Die Vorbehalte gegen Astra Zeneca sind ein großes Thema in den Praxen. Viele Patienten schrecken davor zurück, sich mit dem Vakzin des britisch-schwedischen Herstellers impfen zu lassen. „Viele sind verunsichert über die Berichterstattung“, sagt Buschke. Dabei seien die Impfstoffe gleichwertig, wie Frau Dr. Altmann beton. Trotzdem: Nach dem Auftreten einiger Fälle von Hirnvenenthrombosen hatte die Stiko ihre Empfehlungen geändert. Der Impfstoff solle nicht mehr bei Patienten unter 60 Jahren eingesetzt werden. Bei Buschke müssen Patienten einen Monat länger warten, um eine Impfung mit Biontech zu bekommen. Das nehmen aber viele in Kauf. Ein Verhalten, das der Virologe Christian Drosten im Podcast „Coronavirus Update“ als unsolidarisch gerügt hat. Buschke sagt dagegen, sie könne niemanden zwingen, nur aufklären. Mittlerweile können sich auch Jüngere auf eigenes Risiko mit dem Vektorimpfstoff impfen lassen, die Priorisierung ist für sie aufgehoben.

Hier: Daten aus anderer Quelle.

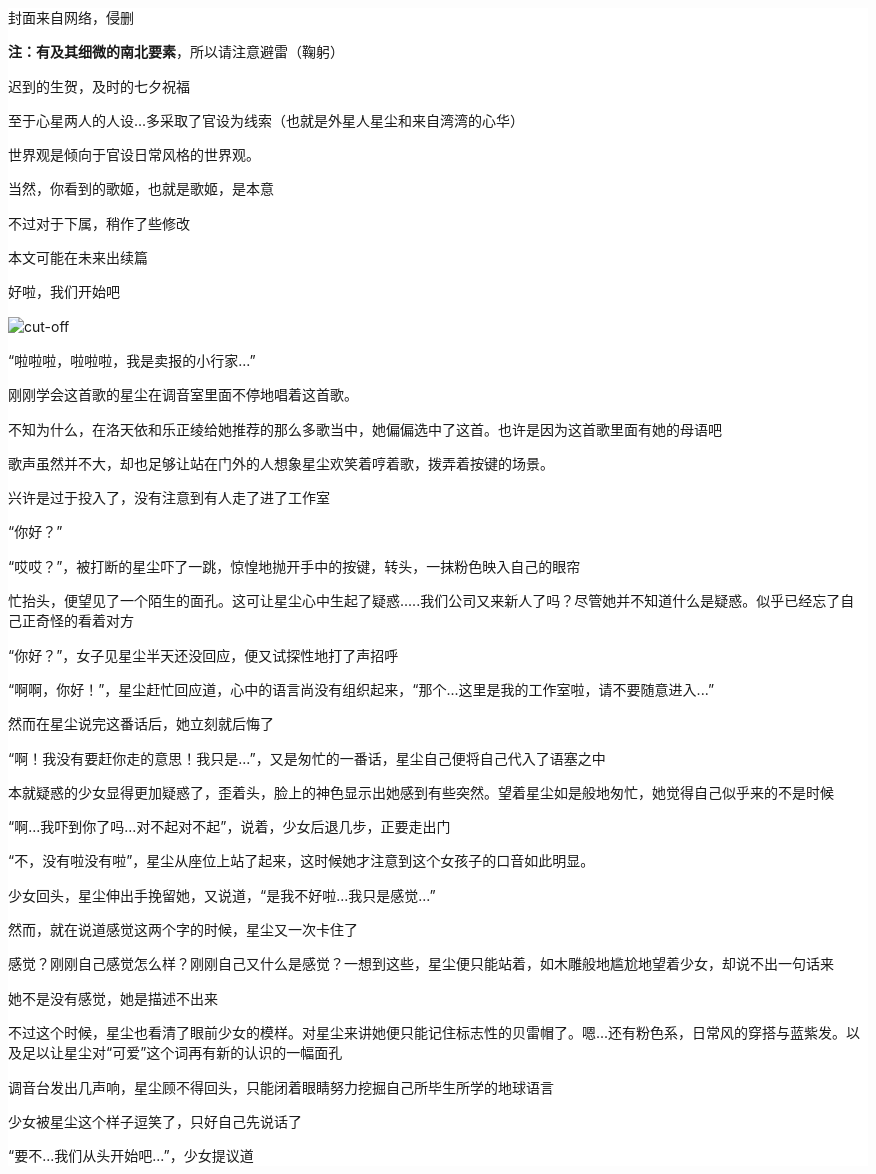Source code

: 封面来自网络，侵删

**注：有及其细微的南北要素**，所以请注意避雷（鞠躬）

迟到的生贺，及时的七夕祝福

至于心星两人的人设...多采取了官设为线索（也就是外星人星尘和来自湾湾的心华）

世界观是倾向于官设日常风格的世界观。

当然，你看到的歌姬，也就是歌姬，是本意

不过对于下属，稍作了些修改

本文可能在未来出续篇

好啦，我们开始吧

![cut-off](https://i0.hdslb.com/bfs/article/4aa545dccf7de8d4a93c2b2b8e3265ac0a26d216.png)

“啦啦啦，啦啦啦，我是卖报的小行家...”

刚刚学会这首歌的星尘在调音室里面不停地唱着这首歌。

不知为什么，在洛天依和乐正绫给她推荐的那么多歌当中，她偏偏选中了这首。也许是因为这首歌里面有她的母语吧

歌声虽然并不大，却也足够让站在门外的人想象星尘欢笑着哼着歌，拨弄着按键的场景。

兴许是过于投入了，没有注意到有人走了进了工作室

“你好？”

“哎哎？”，被打断的星尘吓了一跳，惊惶地抛开手中的按键，转头，一抹粉色映入自己的眼帘

忙抬头，便望见了一个陌生的面孔。这可让星尘心中生起了疑惑.....我们公司又来新人了吗？尽管她并不知道什么是疑惑。似乎已经忘了自己正奇怪的看着对方

“你好？”，女子见星尘半天还没回应，便又试探性地打了声招呼

“啊啊，你好！”，星尘赶忙回应道，心中的语言尚没有组织起来，“那个...这里是我的工作室啦，请不要随意进入...”

然而在星尘说完这番话后，她立刻就后悔了

“啊！我没有要赶你走的意思！我只是...”，又是匆忙的一番话，星尘自己便将自己代入了语塞之中

本就疑惑的少女显得更加疑惑了，歪着头，脸上的神色显示出她感到有些突然。望着星尘如是般地匆忙，她觉得自己似乎来的不是时候

“啊...我吓到你了吗...对不起对不起”，说着，少女后退几步，正要走出门

“不，没有啦没有啦”，星尘从座位上站了起来，这时候她才注意到这个女孩子的口音如此明显。

少女回头，星尘伸出手挽留她，又说道，“是我不好啦...我只是感觉...”

然而，就在说道感觉这两个字的时候，星尘又一次卡住了

感觉？刚刚自己感觉怎么样？刚刚自己又什么是感觉？一想到这些，星尘便只能站着，如木雕般地尴尬地望着少女，却说不出一句话来

她不是没有感觉，她是描述不出来

不过这个时候，星尘也看清了眼前少女的模样。对星尘来讲她便只能记住标志性的贝雷帽了。嗯...还有粉色系，日常风的穿搭与蓝紫发。以及足以让星尘对“可爱”这个词再有新的认识的一幅面孔

调音台发出几声响，星尘顾不得回头，只能闭着眼睛努力挖掘自己所毕生所学的地球语言

少女被星尘这个样子逗笑了，只好自己先说话了

“要不...我们从头开始吧...”，少女提议道
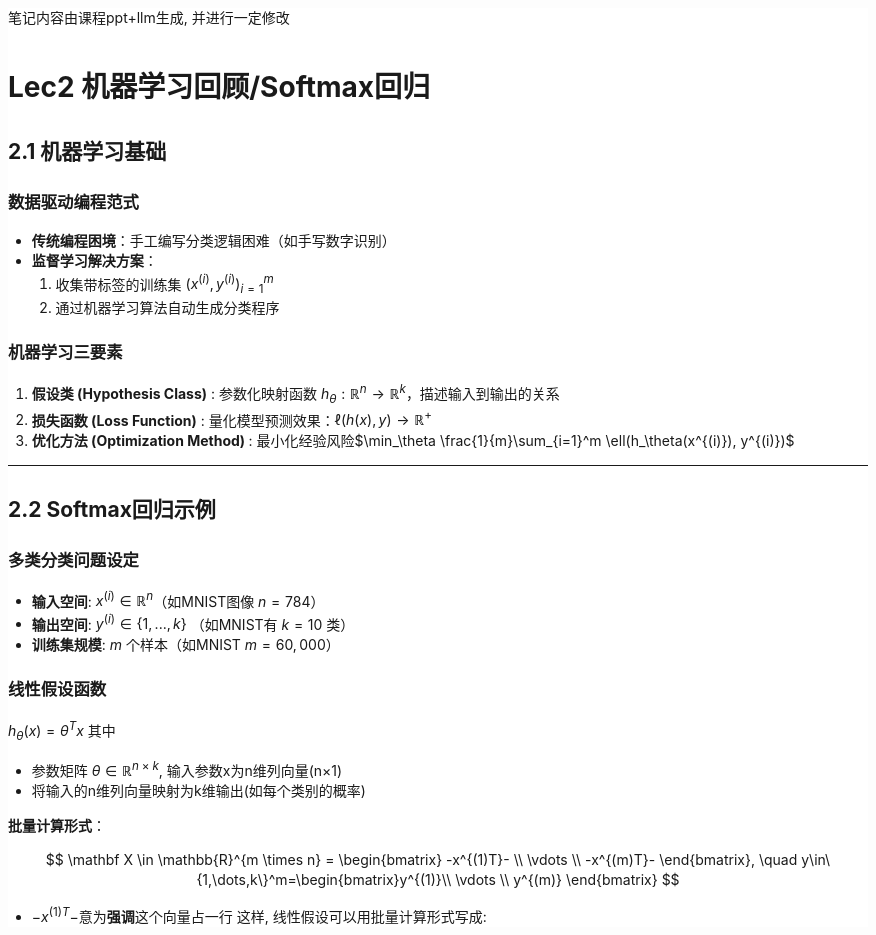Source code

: 
笔记内容由课程ppt+llm生成, 并进行一定修改

# Lec2 机器学习回顾/Softmax回归

## 2.1 机器学习基础

### 数据驱动编程范式

- **传统编程困境**：手工编写分类逻辑困难（如手写数字识别）
- **监督学习解决方案**：
  1. 收集带标签的训练集 ${(x^{(i)}, y^{(i)})}_{i=1}^m$
  2. 通过机器学习算法自动生成分类程序

### 机器学习三要素

1. **假设类 (Hypothesis Class)** : 参数化映射函数 $h_\theta: \mathbb{R}^n \rightarrow \mathbb{R}^k$，描述输入到输出的关系
2. **损失函数 (Loss Function)** : 量化模型预测效果：$\ell(h(x), y) \rightarrow \mathbb{R}^+$
3. **​优化方法 (Optimization Method) ​**: 最小化经验风险$\min_\theta \frac{1}{m}\sum_{i=1}^m \ell(h_\theta(x^{(i)}), y^{(i)})$

---

## 2.2 Softmax回归示例

### 多类分类问题设定

- **输入空间**: $x^{(i)} \in \mathbb{R}^n$（如MNIST图像 $n=784$）
- **输出空间**: $y^{(i)} \in \{1,...,k\}$ （如MNIST有 $k=10$ 类）
- **训练集规模**: $m$ 个样本（如MNIST $m=60,000$）

### 线性假设函数

$h_\theta(x) = \theta^T x$
其中

- 参数矩阵 $\theta \in \mathbb{R}^{n \times k}$, 输入参数x为n维列向量(n×1)
- 将输入的n维列向量映射为k维输出(如每个类别的概率)

**批量计算形式**：

$$
\mathbf X \in \mathbb{R}^{m \times n} = \begin{bmatrix} -x^{(1)T}- \\ \vdots \\ -x^{(m)T}- \end{bmatrix}, \quad
y\in\{1,\dots,k\}^m=\begin{bmatrix}y^{(1)}\\ \vdots \\ y^{(m)}
\end{bmatrix}
$$

- $-x^{(1)T}-$意为**强调**这个向量占一行
这样, 线性假设可以用批量计算形式写成:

Dennoch ist auffällig, dass in Brandenburg scheinbar im Ländervergleich besonders viel Impfstoff liegenbleibt. Mit Stand 15. Mai wurden 48,7 Impfdosen pro 100 Einwohner in die Mark geliefert. Verimpft sind allerdings erst 43,7 Dosen, wie aus dem Impfdashbord des Bundesgesundheitsministeriums hervorgeht. Nordrhein-Westfalen, das 48,8 Dosen je 100 Einwohner bekam, hat dagegen 48,6 Dosen verwendet.

Das Land will jetzt Tempo bei den Impfungen machen. Fachärzte und Betriebsärzte sollen beim Impfen einbezogen werden, die Impfzentren sollen entgegen der Forderung der Kassenärzte aufrechterhalten bleiben.  „Wir brauchen alle verfügbaren Kapazitäten“, sagt Ministerpräsident Dietmar Woidke (SPD). Ziel sind landesweit mindestens 200.000 Impfungen in der Woche.

Bei Buschke ist die Impfsprechstunde zu Ende. Zwölf Patienten können mit der ersten Dosis Biontech nun einen ersten Impfschutz aufbauen. Die zweite Dosis bekommen sie in sechs Wochen.

(Text und Bilder: Antje Schroeder)

Der Artikel ist in der Ausgabe Mai 2021 der "Beelitzer Nachrichten" erschienen.